Transcendent Marketing

All effective marketing, one theory goes, is an appeal to something on Maslow’s hierarchy of needs.  And everything is marketing.

That girl in the short shorts and tank top (sans bra) standing at the Fort Lauderdale baggage claim last weekend?  Marketing to those who want sex (Belonging and/or Affection).

That ad for the Hummer, the one that emphasizes its size in comparison to other runts on the road? Marketing to those who want status (Esteem).

That preacher who’s always telling you what you’ll get out of doing what God wants? Marketing fulfillment (Self-actualization).

Every time you win someone over to your way of thinking, get them to listen, get them to feel or like or hate, or not walk away you’re appealing to one of their felt needs – whether you or they realize it or not.  I think.  What do you think?  (See there?  I just appealed to your need to be heard.  That’s your need for Esteem, my friend.)

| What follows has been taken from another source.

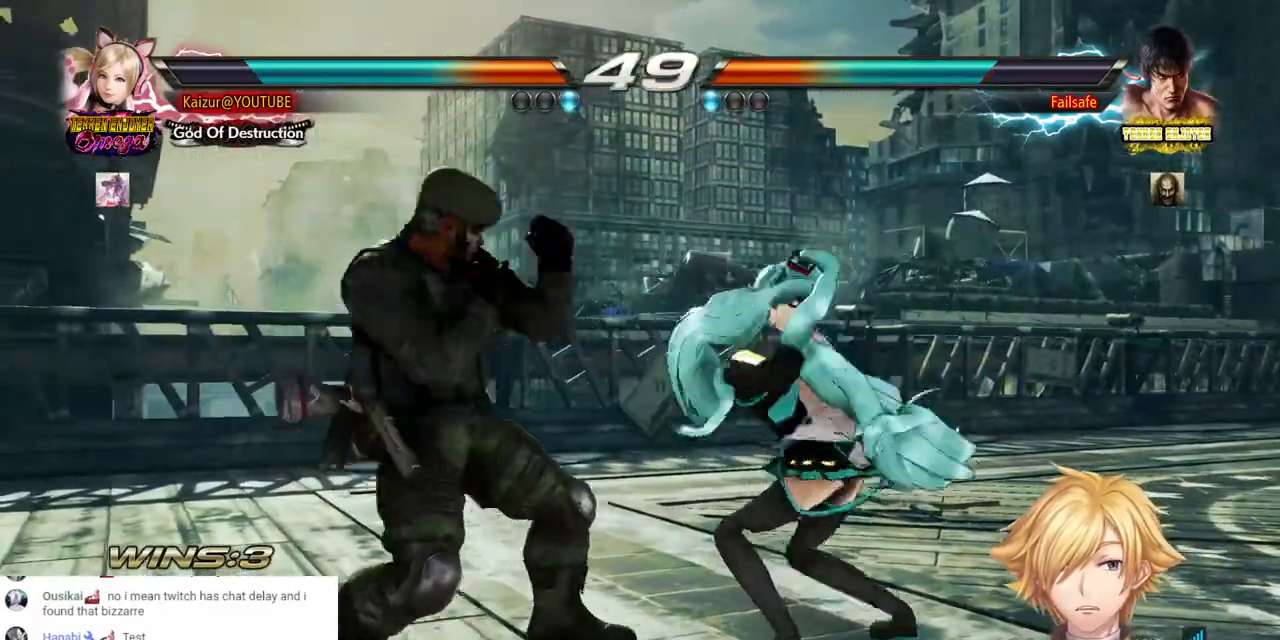
{"dt_ms": 500, "buttons": ["CROSS", "DPAD_RIGHT"], "left_stick": "center", "right_stick": "center", "events": [[50, "DPAD_RIGHT", "up"], [100, "DPAD_RIGHT", "down"], [317, "CROSS", "down"]]}
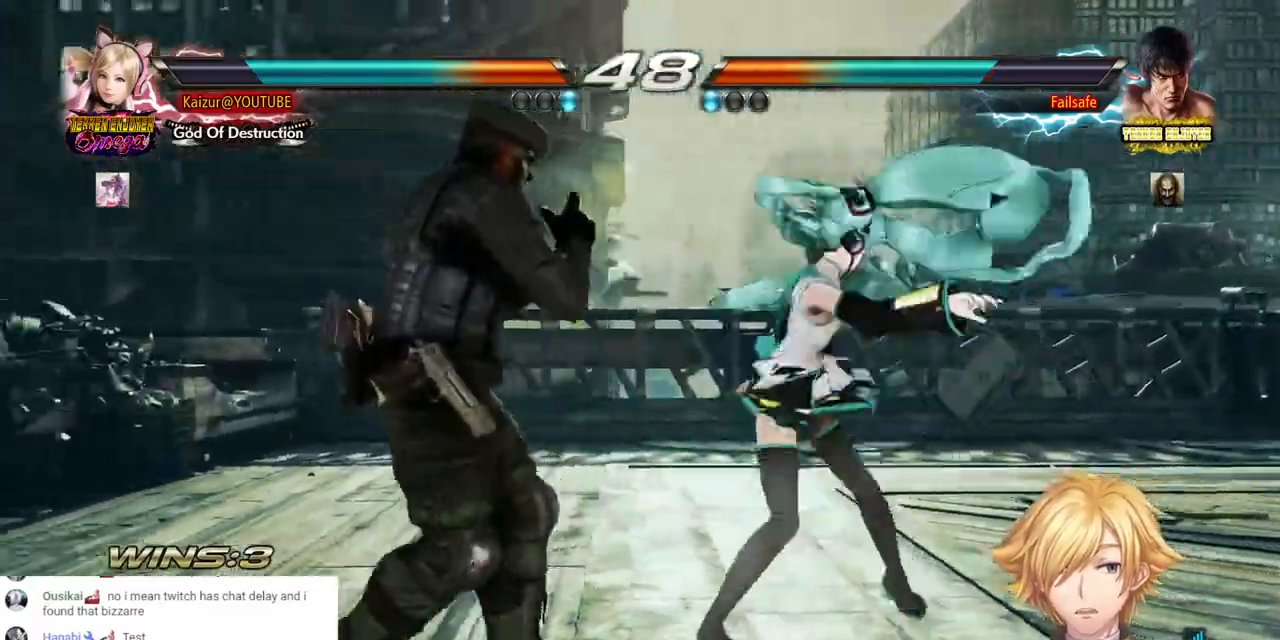
{"dt_ms": 500, "buttons": ["DPAD_LEFT"], "left_stick": "center", "right_stick": "center", "events": [[383, "DPAD_RIGHT", "up"], [417, "CROSS", "up"], [500, "DPAD_LEFT", "down"]]}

This new partnership Compassion’s launched with bloggers is a great example.  As the guy communicating (marketing) this new venture to bloggers, I had to decide which need(s) I’d appeal to.  I mean, do I tell people that blogging will get them on God’s good side (Security)?  Earn them a gift of some kind (Physical)?  It’s somehow cool or relevant or trendy (Esteem/Belonging)?  It’s a learning experience (Learning)?  Do we launch a beautiful website (Aesthetic)? Or how about we emphasize the emotional angle, the warm fuzzies and mountaintop experience you get from blogging about kids in Uganda (Self-actualization)?

I had to decide.  And I decided to get out of Maslow’s basement (as the Heath brothers call it) and go to the highest need of man – the one we all have a hard time meeting, the one that Jesus appealed to often, the one involvement with Compassion over the years has met for me personally: Transcendence.

Transcendence is knowing that what we are or do positively impacts someone besides us.  When people talk about “making a difference” or “changing the world” they’re appealing to our need for transcendence. The problem is so few things actually do make a difference and change the world. So transcendence marketing (and those phrases in particular) are a bit stale these days and unmotivating in an age of cynics whov’e bought the bracelets and texted their senators and seen no impact – felt no transcendence.

So I’m doing it differently. I’m asking the question “Why blog?” on our new site.  And the answer: Because it matters to 1,000,000 kids.

Transcendence.  In this case it’s motivating AND true. That works out well.

And really, I’ve got no choice but the transcendence route you know?  I don’t look so good in shorts and a tank top.